Si ces éléments démontrent un gros travail de la part de l’auteur (avec une belle carte et un conséquent glossaire en fin de volume, d’ailleurs) pour immerger au mieux le lecteur et stimuler son imaginaire, il n’en demeure pas moins que, paradoxalement, d’autres aspects de la construction de l’univers m’ont paru beaucoup moins développés. On pourra regretter que certains épisodes soient totalement négligés, comme le pèlerinage mystique, par exemple, que j’aurais personnellement estimé intéressant de développer afin de comprendre le parachèvement de la formation de commandant suprême de la flotte, mais pour lequel on ne sait finalement… rien. On tourne la page et c’est expédié (littéralement). Ou encore, bien qu’ayant quelques éléments de description permettant d’imaginer la forme générale des immenses nefs (et encore, chaque nation semble orienter la construction de ses nefs selon son expérience de la chasse) la méthode de fabrication a proprement parlé reste survolée, pour l’essentiel. Toutefois, il s’agit le plus souvent d’épisodes peu importants au regard de l’intrigue et on ne peut reprocher à l’auteur d’être passé un peu vite sur certains aspects (le livre faisant tout de même déjà près de 600 pages)
Un style soigné
Autre gros point positif : le style de l’auteur. J’ai été très agréablement surpris par son style poétique, enlevé et tout à la fois fluide. Certains passages sont de toute beauté, réellement. Je ne suis pourtant pas un fan absolu du style lyrique en général, j’apprécie plutôt un style rythmé, direct, sans chichi, mais là, force est de constater que le dosage est parfait. On est transporté dans l’histoire de bout en bout (même si l’entrée en matière demande un peu d’effort)
En effet, le récit démarre donc sur la piteuse arrivée de la 9ème chasse. Et il faut le dire tout de suite : le lecteur doit s’accrocher sur les 130 premières pages.

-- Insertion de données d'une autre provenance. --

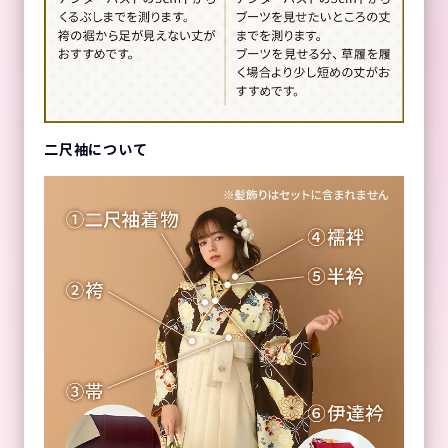
二尺袖について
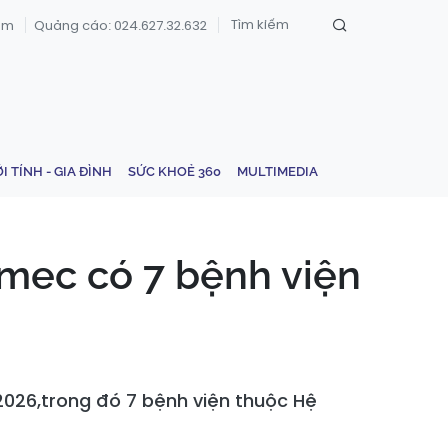
om
Quảng cáo: 024.627.32.632
ỚI TÍNH - GIA ĐÌNH
SỨC KHOẺ 360
MULTIMEDIA
nmec có 7 bệnh viện
2026,trong đó 7 bệnh viện thuộc Hệ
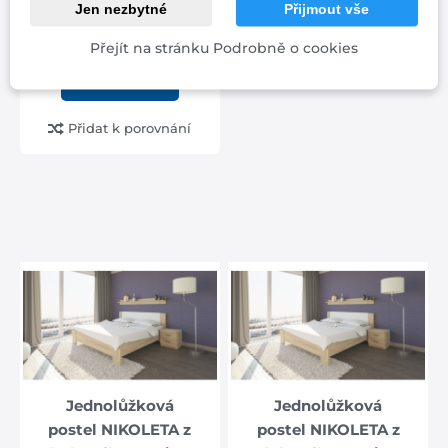
zaujme elegantním
Jen nezbytné
Přijmout vše
designem, výrazným
čelem s typickým...
Přejít na stránku Podrobně o cookies
od 26 012 Kč
Přidat k porovnání
SLEVA -35%
FIT STYLE - prodyšná,
ergonomická s
Biogreen a HR pěnou
od 20 cm
od 15 290 Kč
od 9 938 Kč
Jednolůžková
Jednolůžková
postel NIKOLETA z
postel NIKOLETA z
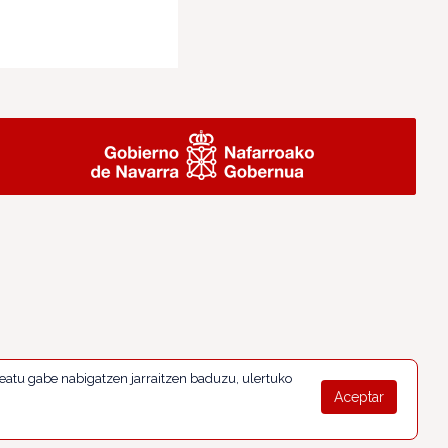
eatu gabe nabigatzen jarraitzen baduzu, ulertuko
Aceptar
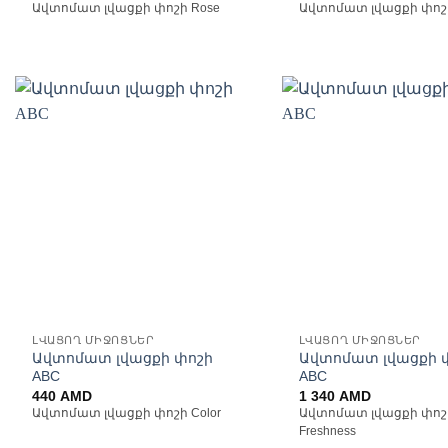
price
Ավտոմատ լվացքի փոշի Rose
Ավտոմատ լվացքի փոշի
was:
6
690 AMD.
Ավելացնել
Ավ
հավանածների
հավ
ցանկ
ԼՎԱՑՈՂ ՄԻՋՈՑՆԵՐ
ԼՎԱՑՈՂ ՄԻՋՈՑՆԵՐ
Ավտոմատ լվացքի փոշի
Ավտոմատ լվացքի 
ABC
ABC
440
AMD
1 340
AMD
Ավտոմատ լվացքի փոշի Color
Ավտոմատ լվացքի փոշի
Freshness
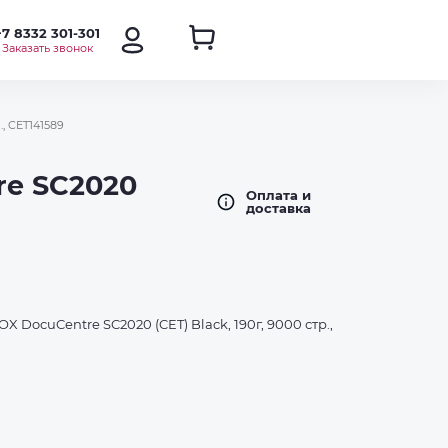
+7 8332 301-301
Заказать звонок
, CET141589
re SC2020
Оплата и
доставка
 DocuCentre SC2020 (CET) Black, 190г, 9000 стр.,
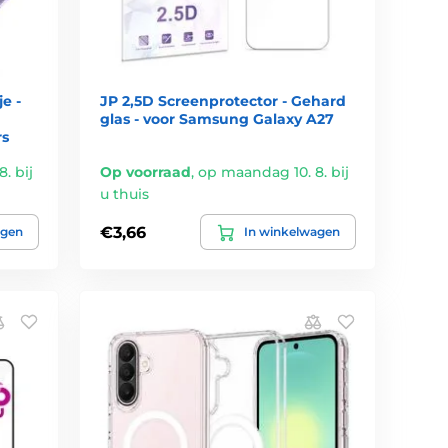
e -
JP 2,5D Screenprotector - Gehard
glas - voor Samsung Galaxy A27
rs
. bij
Op voorraad
,
op maandag 10. 8. bij
u thuis
€3,66
agen
In winkelwagen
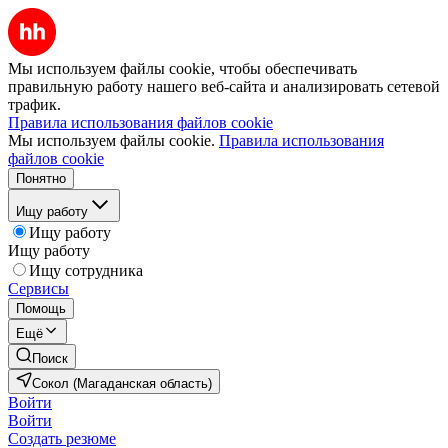
Мы используем файлы cookie, чтобы обеспечивать
правильную работу нашего веб-сайта и анализировать сетевой
трафик.
Правила использования файлов cookie
Мы используем файлы cookie.
Правила использования
файлов cookie
Понятно
Ищу работу
Ищу работу
Ищу работу
Ищу сотрудника
Сервисы
Помощь
Ещё
Поиск
Сокол (Магаданская область)
Войти
Войти
Создать резюме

Non pas que la qualité ne soit pas au rendez-vous, bien au contraire, mais plutôt car il s’agit de la phase où l’auteur prend le temps d’introduire son propos, d’annoncer les personnages (il y en a beaucoup) et de décrire le monde dans lequel va s’articuler l’action. Il faut un temps pour que tout cela prenne forme sous nos yeux. Et en fin de compte, on s’aperçoit que Les nefs de Pangée fait partie de ces romans que l’on ne regrette pas d’avoir tenus sur les 100 premières pages 🙂
La première partie du livre se déroule sur 25 ans et relate, en gros, les préparatifs et le départ de la 10ème chasse. Après cela, le rythme s’accélère, les pièces du puzzle s’imbriquent et on est véritablement happé par le cœur du récit : la chasse à l’Odalim !
Je ne veux pas trop spoiler, c’est pourquoi je ne décrirai pas la suite du récit, mais sachez que vous en aurez pour votre argent avec pêle-mêle : Une chasse et des combats épiques, du sang et des larmes, un nouveau point de vue, un changement politique (comment ne pas y voir une critique du modèle capitaliste ?)…
Le seul point qui m’a semblé un peu en deçà dans le récit et le traitement apporté aux personnages. On a du mal à pleinement se sentir concerné par leur sort, on ne s’attache pas assez à eux (le nombre de protagoniste n’aide pas). Exception faite sur un seul (je vous laisse découvrir lequel)
En conclusion
Les nefs de Pangée nous transporte dans un monde empreint d’une beauté sans équivalent. La plume de l’auteur sert parfaitement le récit qu’il soit dur, par moment, ou le plus souvent source d’émerveillement. On pourra regretter toutefois le manque de profondeur accordé aux personnages d’une manière générale. Il en résulte néanmoins un très bon moment de lecture que je vous recommande.